Plain-text engineering files
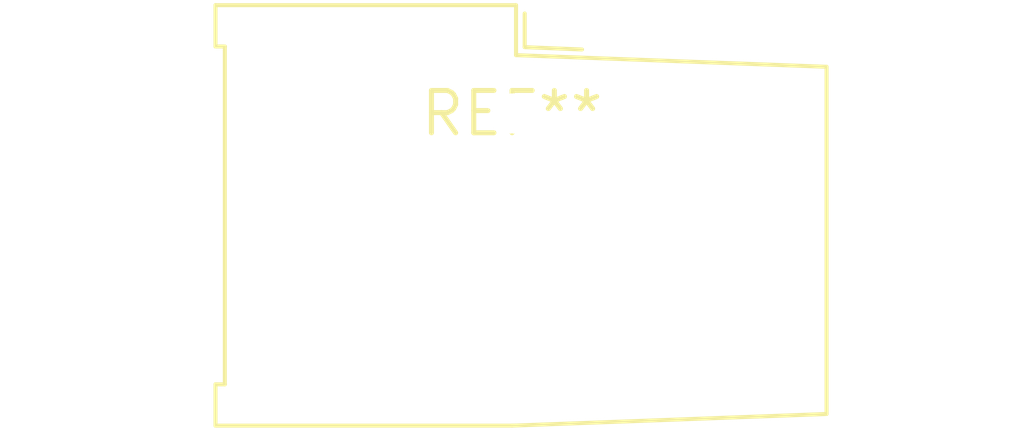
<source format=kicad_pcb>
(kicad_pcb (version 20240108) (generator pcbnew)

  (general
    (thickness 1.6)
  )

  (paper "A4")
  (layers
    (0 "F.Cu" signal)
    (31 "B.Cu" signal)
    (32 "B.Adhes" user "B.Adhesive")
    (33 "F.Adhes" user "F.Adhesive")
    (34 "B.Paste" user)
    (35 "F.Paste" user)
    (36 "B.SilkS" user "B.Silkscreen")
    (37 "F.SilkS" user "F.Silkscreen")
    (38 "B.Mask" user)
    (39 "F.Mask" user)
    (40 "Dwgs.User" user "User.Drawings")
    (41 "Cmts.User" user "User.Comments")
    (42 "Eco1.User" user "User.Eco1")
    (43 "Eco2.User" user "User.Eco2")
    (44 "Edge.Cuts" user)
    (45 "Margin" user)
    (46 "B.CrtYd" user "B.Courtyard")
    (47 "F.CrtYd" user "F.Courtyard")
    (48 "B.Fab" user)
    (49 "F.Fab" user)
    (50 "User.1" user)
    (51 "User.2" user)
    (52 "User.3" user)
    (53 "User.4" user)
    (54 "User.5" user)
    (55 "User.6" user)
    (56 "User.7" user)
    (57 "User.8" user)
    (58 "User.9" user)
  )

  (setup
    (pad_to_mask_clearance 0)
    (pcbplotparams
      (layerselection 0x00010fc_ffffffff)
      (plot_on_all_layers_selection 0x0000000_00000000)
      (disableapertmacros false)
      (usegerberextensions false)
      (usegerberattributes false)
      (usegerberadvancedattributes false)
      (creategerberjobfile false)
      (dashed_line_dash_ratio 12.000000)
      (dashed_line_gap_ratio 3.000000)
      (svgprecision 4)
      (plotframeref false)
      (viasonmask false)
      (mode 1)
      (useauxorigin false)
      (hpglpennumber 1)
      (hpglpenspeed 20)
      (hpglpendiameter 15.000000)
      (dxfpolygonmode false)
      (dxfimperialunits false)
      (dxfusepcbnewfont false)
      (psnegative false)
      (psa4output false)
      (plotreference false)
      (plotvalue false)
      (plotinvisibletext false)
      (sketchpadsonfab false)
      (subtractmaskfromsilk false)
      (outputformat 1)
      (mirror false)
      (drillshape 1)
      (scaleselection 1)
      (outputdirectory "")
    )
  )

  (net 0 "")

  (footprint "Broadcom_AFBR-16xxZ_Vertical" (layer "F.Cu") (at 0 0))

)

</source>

...

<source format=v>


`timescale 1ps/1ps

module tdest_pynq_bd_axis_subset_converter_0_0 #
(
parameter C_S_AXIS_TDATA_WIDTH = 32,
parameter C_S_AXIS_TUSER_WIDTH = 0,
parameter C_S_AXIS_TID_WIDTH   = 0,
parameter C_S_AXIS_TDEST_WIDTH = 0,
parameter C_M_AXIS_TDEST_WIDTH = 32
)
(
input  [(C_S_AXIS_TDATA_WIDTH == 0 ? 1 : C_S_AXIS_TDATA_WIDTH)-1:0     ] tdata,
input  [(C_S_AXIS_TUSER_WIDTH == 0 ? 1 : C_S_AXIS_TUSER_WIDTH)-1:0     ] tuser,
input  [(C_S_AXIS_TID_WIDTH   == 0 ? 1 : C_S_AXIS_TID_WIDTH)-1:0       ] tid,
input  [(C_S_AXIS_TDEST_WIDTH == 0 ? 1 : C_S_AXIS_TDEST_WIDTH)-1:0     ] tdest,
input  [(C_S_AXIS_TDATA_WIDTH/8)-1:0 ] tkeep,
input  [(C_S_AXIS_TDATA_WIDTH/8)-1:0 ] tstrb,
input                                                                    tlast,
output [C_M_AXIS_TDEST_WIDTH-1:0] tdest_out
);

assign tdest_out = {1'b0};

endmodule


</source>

...

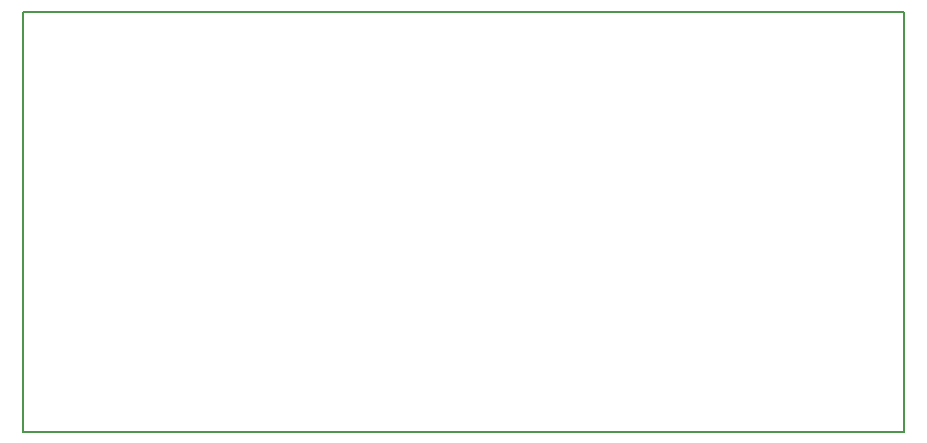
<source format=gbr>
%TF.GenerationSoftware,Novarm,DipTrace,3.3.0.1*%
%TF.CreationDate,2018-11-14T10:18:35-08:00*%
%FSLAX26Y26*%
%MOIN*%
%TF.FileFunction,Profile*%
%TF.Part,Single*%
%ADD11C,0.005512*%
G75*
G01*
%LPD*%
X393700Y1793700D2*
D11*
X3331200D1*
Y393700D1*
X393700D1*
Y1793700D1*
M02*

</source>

* **Your objective**
Reproduce, exactly as they stand in the data above, the lines from the one that holds "(psnegative false)" to the one that holds "(drillshape 1)", inclusive.

* **The completed task**
      (psnegative false)
      (psa4output false)
      (plotreference false)
      (plotvalue false)
      (plotinvisibletext false)
      (sketchpadsonfab false)
      (subtractmaskfromsilk false)
      (outputformat 1)
      (mirror false)
      (drillshape 1)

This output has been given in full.